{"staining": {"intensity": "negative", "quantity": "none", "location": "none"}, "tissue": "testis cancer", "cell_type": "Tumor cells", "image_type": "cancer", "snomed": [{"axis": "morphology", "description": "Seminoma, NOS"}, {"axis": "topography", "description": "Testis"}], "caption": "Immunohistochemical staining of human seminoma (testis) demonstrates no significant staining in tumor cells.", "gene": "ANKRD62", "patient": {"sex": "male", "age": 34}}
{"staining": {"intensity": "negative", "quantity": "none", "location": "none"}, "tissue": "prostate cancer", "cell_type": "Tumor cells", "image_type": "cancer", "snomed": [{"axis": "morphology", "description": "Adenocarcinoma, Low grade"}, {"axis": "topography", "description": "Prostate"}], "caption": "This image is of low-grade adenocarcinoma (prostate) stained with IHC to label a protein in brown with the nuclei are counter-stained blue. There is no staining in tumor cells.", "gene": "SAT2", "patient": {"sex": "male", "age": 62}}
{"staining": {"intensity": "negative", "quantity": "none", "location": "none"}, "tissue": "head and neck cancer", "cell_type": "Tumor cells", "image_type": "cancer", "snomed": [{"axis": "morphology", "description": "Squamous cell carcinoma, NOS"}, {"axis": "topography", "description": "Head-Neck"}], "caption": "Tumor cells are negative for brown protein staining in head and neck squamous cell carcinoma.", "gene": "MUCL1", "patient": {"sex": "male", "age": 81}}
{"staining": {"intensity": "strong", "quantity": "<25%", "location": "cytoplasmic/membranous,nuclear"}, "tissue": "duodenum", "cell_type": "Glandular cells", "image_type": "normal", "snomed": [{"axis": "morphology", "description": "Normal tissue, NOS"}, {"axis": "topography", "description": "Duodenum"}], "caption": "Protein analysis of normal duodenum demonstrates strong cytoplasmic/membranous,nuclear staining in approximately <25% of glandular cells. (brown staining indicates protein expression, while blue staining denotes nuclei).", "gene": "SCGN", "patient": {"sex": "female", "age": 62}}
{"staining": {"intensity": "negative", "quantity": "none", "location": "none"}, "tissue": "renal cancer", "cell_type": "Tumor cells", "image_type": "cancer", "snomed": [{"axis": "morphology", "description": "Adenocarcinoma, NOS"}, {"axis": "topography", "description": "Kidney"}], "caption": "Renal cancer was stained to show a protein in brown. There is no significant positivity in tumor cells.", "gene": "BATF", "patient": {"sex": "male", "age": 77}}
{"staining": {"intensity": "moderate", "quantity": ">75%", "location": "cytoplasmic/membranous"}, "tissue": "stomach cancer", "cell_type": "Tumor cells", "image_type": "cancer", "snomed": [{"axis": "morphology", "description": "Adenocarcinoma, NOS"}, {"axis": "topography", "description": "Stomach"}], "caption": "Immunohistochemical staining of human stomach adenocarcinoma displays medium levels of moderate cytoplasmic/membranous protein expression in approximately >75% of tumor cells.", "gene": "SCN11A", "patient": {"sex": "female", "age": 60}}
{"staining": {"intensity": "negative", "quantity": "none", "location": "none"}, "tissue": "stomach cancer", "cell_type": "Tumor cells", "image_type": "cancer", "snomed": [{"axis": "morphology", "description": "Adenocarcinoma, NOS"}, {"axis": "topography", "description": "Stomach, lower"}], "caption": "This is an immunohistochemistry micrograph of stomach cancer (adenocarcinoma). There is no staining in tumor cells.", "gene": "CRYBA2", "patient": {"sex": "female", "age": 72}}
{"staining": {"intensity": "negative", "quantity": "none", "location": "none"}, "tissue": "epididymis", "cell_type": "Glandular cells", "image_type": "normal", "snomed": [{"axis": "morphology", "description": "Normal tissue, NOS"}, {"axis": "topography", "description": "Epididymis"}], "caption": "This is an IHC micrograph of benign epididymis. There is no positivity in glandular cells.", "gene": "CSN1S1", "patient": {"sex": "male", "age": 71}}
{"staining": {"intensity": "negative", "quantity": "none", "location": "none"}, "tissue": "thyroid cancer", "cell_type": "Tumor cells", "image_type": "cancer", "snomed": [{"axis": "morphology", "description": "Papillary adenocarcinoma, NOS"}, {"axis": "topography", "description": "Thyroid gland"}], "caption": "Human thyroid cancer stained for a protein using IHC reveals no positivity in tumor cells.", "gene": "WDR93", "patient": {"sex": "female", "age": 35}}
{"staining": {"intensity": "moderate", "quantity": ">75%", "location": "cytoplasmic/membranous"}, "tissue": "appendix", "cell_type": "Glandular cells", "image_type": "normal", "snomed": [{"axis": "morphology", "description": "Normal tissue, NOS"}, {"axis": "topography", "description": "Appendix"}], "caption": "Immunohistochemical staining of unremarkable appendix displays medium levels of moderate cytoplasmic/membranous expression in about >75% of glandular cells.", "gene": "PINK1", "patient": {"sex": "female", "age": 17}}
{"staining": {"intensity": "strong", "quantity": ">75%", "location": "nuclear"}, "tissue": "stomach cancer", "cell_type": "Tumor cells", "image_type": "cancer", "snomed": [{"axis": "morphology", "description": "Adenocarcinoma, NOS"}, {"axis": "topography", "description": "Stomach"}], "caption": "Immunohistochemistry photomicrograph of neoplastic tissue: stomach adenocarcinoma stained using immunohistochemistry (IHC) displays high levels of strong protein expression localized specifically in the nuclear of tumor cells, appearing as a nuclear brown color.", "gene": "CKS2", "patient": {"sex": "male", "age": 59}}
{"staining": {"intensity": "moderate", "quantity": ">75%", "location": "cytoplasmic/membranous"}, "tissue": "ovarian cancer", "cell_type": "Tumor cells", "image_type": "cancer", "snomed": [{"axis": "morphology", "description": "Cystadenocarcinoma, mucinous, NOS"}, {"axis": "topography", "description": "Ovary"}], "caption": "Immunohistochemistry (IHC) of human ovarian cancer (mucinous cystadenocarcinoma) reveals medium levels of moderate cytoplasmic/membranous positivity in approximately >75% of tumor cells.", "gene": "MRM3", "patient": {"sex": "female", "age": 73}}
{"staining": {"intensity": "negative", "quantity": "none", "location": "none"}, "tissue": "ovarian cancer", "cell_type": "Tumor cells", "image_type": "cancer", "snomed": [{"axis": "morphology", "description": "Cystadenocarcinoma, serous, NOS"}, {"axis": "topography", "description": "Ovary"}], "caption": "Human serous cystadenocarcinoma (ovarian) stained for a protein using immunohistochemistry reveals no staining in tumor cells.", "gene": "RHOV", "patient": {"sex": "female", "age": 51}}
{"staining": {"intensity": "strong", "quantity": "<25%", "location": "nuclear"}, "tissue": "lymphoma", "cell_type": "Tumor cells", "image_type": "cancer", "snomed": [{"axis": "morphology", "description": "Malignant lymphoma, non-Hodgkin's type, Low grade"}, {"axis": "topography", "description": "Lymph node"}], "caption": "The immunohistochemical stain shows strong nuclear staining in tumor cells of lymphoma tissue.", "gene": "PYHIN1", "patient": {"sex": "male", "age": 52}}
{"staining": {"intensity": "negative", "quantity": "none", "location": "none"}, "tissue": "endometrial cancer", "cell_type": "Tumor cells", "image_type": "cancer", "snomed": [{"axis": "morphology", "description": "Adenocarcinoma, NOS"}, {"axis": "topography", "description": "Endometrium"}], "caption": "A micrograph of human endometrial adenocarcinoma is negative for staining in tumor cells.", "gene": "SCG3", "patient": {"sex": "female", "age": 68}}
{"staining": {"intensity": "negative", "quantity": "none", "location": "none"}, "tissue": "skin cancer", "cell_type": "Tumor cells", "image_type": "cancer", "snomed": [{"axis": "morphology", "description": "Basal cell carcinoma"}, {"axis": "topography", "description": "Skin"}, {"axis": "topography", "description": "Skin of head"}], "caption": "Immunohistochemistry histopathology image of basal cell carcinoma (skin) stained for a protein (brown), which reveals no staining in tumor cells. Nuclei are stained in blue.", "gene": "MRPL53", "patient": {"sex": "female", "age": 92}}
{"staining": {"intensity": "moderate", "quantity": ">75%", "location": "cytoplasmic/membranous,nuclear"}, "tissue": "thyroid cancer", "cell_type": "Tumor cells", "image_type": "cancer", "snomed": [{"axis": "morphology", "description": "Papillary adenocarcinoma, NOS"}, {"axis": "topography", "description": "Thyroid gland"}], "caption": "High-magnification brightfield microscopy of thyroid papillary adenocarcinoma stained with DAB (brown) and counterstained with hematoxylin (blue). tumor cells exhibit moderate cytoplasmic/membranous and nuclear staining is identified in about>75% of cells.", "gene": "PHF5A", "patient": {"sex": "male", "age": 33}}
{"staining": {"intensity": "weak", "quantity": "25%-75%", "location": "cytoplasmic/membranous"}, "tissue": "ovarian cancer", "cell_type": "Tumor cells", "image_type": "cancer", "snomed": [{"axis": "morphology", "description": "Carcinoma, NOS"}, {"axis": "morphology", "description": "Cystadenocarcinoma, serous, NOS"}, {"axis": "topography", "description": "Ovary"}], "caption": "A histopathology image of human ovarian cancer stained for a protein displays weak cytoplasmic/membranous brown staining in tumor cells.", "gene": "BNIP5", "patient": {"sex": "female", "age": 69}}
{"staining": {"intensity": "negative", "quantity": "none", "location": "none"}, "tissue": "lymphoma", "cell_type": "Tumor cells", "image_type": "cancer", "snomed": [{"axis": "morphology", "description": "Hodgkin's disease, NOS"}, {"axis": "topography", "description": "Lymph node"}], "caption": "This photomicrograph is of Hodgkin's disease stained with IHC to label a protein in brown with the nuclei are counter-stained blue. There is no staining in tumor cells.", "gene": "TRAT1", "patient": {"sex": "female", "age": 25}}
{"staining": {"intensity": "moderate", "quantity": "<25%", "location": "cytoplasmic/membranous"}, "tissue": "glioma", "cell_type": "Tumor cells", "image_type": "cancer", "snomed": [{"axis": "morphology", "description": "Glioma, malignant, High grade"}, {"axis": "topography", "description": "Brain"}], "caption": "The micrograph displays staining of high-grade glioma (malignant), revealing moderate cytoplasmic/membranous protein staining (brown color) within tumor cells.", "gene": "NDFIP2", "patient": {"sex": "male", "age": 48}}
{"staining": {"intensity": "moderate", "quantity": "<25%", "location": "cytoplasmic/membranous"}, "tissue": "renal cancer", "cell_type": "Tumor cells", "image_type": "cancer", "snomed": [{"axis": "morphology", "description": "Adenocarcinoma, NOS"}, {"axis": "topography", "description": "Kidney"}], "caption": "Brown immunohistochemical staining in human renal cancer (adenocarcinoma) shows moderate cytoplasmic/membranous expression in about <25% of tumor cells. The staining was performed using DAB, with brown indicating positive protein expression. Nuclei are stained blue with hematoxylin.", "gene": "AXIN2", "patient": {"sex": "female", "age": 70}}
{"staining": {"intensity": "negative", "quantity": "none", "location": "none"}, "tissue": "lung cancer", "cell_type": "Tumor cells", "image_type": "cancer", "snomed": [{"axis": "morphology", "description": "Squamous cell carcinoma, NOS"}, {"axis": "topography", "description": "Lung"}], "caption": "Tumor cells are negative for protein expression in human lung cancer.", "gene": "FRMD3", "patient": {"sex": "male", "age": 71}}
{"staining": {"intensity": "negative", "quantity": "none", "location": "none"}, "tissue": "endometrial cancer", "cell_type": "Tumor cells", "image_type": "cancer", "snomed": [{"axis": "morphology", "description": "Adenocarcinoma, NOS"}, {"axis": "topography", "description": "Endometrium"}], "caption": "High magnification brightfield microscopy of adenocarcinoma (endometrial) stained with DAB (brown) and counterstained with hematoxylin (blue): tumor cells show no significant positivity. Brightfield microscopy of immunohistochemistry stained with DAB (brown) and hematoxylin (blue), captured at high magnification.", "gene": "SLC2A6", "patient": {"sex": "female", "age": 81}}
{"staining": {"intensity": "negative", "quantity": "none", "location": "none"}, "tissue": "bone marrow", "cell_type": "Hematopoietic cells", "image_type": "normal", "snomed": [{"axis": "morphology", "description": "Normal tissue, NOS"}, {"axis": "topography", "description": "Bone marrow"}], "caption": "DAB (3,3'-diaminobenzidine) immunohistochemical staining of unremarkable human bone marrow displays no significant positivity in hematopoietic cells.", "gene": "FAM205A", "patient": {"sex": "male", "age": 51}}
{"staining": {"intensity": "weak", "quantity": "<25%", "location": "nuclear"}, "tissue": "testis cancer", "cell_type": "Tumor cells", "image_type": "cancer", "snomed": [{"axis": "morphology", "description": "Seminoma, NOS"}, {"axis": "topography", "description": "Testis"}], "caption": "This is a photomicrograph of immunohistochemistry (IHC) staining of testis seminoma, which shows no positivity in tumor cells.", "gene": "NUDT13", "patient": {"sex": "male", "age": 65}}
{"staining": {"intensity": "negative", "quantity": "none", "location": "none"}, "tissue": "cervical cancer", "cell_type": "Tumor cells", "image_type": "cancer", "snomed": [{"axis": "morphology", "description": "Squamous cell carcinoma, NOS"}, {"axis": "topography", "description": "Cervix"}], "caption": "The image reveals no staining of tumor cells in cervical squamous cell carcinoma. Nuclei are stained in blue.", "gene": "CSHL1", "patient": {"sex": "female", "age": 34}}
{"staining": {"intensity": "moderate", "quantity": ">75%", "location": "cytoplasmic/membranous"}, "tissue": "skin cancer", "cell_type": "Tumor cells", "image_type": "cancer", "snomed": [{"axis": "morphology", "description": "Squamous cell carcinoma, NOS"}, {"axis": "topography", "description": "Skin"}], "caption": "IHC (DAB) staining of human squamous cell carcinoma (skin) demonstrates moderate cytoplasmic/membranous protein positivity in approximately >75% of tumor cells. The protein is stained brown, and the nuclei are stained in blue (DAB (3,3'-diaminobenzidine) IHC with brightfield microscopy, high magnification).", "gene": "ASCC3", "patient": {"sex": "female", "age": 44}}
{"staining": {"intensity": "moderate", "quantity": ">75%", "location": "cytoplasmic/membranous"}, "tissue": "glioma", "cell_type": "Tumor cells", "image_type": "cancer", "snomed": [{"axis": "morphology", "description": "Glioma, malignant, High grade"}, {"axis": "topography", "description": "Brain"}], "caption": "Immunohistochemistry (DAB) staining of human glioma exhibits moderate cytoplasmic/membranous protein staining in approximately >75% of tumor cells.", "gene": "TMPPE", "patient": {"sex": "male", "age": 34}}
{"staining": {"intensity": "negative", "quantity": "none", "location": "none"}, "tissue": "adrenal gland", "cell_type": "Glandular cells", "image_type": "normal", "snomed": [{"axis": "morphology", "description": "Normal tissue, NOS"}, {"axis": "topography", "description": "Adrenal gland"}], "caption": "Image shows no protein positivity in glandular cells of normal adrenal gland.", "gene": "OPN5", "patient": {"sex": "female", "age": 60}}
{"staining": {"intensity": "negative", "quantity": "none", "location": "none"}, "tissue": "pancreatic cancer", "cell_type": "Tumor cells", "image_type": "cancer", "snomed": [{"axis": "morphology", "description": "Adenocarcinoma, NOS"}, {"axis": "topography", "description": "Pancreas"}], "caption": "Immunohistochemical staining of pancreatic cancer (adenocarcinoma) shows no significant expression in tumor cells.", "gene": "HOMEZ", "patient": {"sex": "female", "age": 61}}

══════════

What is needed:
From the records above, reproduce exactly the lines from the one with "image of human" to the one with "photomicrograph is of", both included, and no others.

The answer:
{"staining": {"intensity": "weak", "quantity": "25%-75%", "location": "cytoplasmic/membranous"}, "tissue": "ovarian cancer", "cell_type": "Tumor cells", "image_type": "cancer", "snomed": [{"axis": "morphology", "description": "Carcinoma, NOS"}, {"axis": "morphology", "description": "Cystadenocarcinoma, serous, NOS"}, {"axis": "topography", "description": "Ovary"}], "caption": "A histopathology image of human ovarian cancer stained for a protein displays weak cytoplasmic/membranous brown staining in tumor cells.", "gene": "BNIP5", "patient": {"sex": "female", "age": 69}}
{"staining": {"intensity": "negative", "quantity": "none", "location": "none"}, "tissue": "lymphoma", "cell_type": "Tumor cells", "image_type": "cancer", "snomed": [{"axis": "morphology", "description": "Hodgkin's disease, NOS"}, {"axis": "topography", "description": "Lymph node"}], "caption": "This photomicrograph is of Hodgkin's disease stained with IHC to label a protein in brown with the nuclei are counter-stained blue. There is no staining in tumor cells.", "gene": "TRAT1", "patient": {"sex": "female", "age": 25}}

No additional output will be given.